E.g., In re Walters,
868 F.2d 665, 669 (4th Cir.1989);
In re Grosse,
96 B.R. 29, 32 (E.D.Pa.1989),
aff'd without opin.,
879 F.2d 857 (3d Cir.1989),
cert. den.,
493 U.S. 976, 110 S.Ct. 501, 107 L.Ed.2d 504 (1989);
In re Skinner,
90 B.R. 470, 479 (D.Utah 1988),
aff'd,
917 F.2d 444 (10th Cir.1990);
Haile v. New York State Higher Educ. Serv. Corp.,
90 B.R. 51, 55 (W.D.N.Y.1988);
In re Prairie Trunk Ry.,
125 B.R. 217, 222 (Bankr.N.D.Ill.1991);
In re Jim Nolker Chevrolet-Buick-Oldsmobile, Inc.,
121 B.R. 20, 22 (Bankr.W.D.Mo.1990);
In re McCullough,
63 B.R. 97, 98 (Bankr.E.D.Pa.1986);
In re Rhyne,
59 B.R. 276, 278 (Bankr.E.D.Pa.1986);
In re Marcott,
30 B.R. 633, 636 (Bankr.W.D.Wis.1983);
In re Porter,
25 B.R. 425, 426 (Bankr.D.Vt.1982).
See also Fidelity Mortgage Investors v. Camelia Builders, Inc.,
550 F.2d 47, 52 (2d Cir.1976),
cert. den.,
429 U.S. 1093, 97 S.Ct. 1107, 51 L.Ed.2d 540 (1977) (decided under Bankruptcy Act of 1898).
Again, given the uncontroverted facts as to Martinez’s awareness and intent in connection with the pendency of the bench warrant, the central issue here is legal: may an adjudication of contempt rest on a finding that a contemnor “negligently” or “inadvertently” violated a court order? Put another way, may contempt lie where, though the contem-nor intentionally acted or omitted to act, and was on notice of a valid court order, he nonetheless did not realize contemporaneously that the act or omission would violate the order?

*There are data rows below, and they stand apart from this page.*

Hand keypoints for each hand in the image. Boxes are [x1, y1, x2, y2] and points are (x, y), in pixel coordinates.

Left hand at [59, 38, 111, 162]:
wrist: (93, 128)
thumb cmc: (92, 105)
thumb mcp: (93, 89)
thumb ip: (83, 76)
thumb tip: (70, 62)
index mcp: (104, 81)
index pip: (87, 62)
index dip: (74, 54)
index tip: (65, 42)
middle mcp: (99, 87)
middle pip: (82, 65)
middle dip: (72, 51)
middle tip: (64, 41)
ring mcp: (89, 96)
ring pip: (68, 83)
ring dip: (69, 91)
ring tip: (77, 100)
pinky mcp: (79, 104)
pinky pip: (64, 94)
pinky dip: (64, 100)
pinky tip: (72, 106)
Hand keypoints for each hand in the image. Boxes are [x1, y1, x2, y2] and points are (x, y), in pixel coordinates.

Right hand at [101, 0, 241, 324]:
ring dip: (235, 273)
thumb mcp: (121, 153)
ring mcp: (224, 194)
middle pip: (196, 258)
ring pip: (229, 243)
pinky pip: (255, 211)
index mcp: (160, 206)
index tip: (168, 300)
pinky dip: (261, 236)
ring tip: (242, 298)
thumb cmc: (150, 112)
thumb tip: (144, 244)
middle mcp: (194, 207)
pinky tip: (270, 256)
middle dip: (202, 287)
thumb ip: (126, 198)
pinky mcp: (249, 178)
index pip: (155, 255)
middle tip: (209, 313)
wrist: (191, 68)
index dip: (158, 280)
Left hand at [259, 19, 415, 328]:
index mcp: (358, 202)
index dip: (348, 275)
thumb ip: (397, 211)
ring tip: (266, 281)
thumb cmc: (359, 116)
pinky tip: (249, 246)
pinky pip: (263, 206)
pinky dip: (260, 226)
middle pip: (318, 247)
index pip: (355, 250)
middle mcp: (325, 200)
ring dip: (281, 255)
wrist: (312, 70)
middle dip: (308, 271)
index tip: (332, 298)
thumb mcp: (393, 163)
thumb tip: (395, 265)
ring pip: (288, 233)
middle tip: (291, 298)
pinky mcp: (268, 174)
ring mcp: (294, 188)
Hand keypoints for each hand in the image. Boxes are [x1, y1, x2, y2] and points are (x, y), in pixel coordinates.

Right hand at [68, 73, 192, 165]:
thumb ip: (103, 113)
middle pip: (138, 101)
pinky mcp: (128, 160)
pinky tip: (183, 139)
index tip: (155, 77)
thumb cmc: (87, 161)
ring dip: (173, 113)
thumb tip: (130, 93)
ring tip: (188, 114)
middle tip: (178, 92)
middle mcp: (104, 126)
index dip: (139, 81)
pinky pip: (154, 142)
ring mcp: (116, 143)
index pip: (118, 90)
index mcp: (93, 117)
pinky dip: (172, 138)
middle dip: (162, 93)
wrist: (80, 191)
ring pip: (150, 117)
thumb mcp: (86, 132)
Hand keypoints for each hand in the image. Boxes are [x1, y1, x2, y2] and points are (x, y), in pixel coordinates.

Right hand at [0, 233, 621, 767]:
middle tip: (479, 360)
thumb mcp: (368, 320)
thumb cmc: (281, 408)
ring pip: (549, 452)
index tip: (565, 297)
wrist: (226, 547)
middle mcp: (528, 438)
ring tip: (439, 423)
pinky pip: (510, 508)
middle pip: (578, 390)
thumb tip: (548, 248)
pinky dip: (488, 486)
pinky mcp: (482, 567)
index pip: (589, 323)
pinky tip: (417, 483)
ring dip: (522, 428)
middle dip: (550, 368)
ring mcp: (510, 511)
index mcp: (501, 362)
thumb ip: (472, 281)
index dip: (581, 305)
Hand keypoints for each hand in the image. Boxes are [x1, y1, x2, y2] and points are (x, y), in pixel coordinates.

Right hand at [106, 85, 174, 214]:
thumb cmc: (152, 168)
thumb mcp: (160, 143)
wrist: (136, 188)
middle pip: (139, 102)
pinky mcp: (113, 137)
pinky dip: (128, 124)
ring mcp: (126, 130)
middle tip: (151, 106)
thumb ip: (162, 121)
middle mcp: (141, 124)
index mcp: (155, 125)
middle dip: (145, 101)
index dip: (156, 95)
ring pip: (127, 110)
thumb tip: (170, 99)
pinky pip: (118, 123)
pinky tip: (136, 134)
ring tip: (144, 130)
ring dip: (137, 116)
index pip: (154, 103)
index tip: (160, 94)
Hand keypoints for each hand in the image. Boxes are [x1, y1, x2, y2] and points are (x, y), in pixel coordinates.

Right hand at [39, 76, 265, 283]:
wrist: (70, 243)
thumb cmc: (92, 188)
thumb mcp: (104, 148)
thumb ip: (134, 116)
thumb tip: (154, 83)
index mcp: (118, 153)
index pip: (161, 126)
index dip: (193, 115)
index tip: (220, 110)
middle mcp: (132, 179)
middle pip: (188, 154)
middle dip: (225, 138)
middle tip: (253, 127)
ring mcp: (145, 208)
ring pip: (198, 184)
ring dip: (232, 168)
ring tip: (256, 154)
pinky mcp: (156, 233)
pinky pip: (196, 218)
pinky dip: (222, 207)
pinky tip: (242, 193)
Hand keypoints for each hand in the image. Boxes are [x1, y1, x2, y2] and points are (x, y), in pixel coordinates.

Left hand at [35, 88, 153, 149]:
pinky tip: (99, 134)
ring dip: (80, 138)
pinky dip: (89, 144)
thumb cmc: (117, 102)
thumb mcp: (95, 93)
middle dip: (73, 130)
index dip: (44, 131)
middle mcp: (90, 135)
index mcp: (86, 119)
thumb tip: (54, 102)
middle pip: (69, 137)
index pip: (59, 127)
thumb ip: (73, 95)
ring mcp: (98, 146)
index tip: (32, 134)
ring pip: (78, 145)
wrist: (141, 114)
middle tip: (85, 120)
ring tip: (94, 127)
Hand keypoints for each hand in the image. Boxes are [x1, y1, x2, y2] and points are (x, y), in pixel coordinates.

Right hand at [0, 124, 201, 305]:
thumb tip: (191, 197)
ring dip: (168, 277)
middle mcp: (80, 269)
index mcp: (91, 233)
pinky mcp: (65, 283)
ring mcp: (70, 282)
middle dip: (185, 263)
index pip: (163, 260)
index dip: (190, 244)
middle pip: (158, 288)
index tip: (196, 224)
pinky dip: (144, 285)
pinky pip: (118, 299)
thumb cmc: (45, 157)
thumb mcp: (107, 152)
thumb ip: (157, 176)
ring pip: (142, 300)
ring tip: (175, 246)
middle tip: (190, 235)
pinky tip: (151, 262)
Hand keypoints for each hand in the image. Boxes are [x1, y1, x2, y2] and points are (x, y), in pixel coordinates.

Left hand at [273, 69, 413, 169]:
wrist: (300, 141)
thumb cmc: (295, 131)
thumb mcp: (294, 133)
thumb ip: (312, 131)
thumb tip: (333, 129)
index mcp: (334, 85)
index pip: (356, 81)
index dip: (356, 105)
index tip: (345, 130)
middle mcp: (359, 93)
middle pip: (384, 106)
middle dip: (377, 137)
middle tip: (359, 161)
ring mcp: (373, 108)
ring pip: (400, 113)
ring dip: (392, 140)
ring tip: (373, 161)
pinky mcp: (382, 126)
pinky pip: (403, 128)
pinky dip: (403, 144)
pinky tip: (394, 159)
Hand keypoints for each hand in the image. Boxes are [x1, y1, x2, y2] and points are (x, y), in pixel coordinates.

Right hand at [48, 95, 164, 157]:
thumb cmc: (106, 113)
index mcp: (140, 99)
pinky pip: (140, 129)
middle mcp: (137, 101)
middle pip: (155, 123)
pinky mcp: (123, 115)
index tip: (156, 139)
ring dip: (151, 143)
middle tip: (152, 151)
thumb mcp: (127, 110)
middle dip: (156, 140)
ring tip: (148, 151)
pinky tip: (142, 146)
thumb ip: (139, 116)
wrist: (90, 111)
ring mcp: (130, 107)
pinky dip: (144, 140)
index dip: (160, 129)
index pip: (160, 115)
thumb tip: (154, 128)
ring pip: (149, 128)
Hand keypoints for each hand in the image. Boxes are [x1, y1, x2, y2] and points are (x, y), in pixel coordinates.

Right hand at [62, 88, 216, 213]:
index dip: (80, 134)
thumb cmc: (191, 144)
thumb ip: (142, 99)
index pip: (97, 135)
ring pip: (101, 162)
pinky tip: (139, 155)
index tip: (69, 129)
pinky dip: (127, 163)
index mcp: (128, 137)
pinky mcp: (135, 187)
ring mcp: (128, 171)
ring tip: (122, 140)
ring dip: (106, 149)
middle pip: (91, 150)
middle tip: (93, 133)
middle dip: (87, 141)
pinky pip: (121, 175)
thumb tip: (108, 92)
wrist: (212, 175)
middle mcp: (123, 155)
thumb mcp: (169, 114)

Without citing much authority, the Defendants maintain that they may not be adjudged in contempt absent a showing that they “willfully” violated the order — i.e., that they were not only aware of the order, but proceeded deliberately to violate it. This argument is wrong. As the Supreme Court observed decades ago, an adjudication of civil contempt “is a sanction to enforce compliance [with a court order or decree] ... or to compensate for losses or damages sustained by reason of noncompliance.”
McComb v.
Jacksonville Paper Co.,
336 U.S. 187, 191, 69 S.Ct. 497, 499, 93 L.Ed. 599 (1949). An act or omission “does not cease to be a violation of a law and a decree merely because it may have been done innocently.”
Id.
Most tellingly, “[t]he absence of willfulness does not relieve [a party violating a court order or decree] from civil contempt.”
Id. See also N.L.R.B. v. Ralph Printing & Lithographing Co.,
433 F.2d 1058, 1061 (8th Cir.1970),
cert. den.,
401 U.S. 925, 91 S.Ct. 883, 27 L.Ed.2d 829 (1971). Thus, because civil contempt is remedial in nature, “it matters not with what intent the [contemnor does] the prohibited act.”
Perry v. O’Donnell,
759 F.2d 702, 705 (9th Cir.1985).
See also Commodity Futures Trading Comm. v. Premex, Inc.,
655 F.2d 779, 785 n. 11 (7th Cir.1981);
N.L.R.B. v. Blevins Popcorn Co.,
659 F.2d 1173, 1184 (D.C.Cir.1981);
S.E.C. v. Musella,
818 F.Supp. 600, 606 (S.D.N.Y.1993).
This conclusion, then, dictates the outcome of the balance of the parties’ cross-motions for summary judgment: the Defendants cannot avoid liability to the Debt- or under his contempt theory of recovery, merely because their violation of the automatic stay and discharge injunction resulted solely from Martinez’s negligent failure to ascertain the current status of his clients’ collection effort when he was put on notice that the Debtor was in bankruptcy.
On the uncontroverted facts, the Debtor has demonstrated that he suffered an injury as a result of the Defendants’ violation of the automatic stay and the discharge injunction, and is entitled to judgment on the question of their liability to him. His motion for summary judgment, then, has been granted, and the Defendants’ has been denied. This adversary proceeding will go ahead to trial on the issue of damages alone, and a single, final judgment will be entered once the amount of his damages is determined.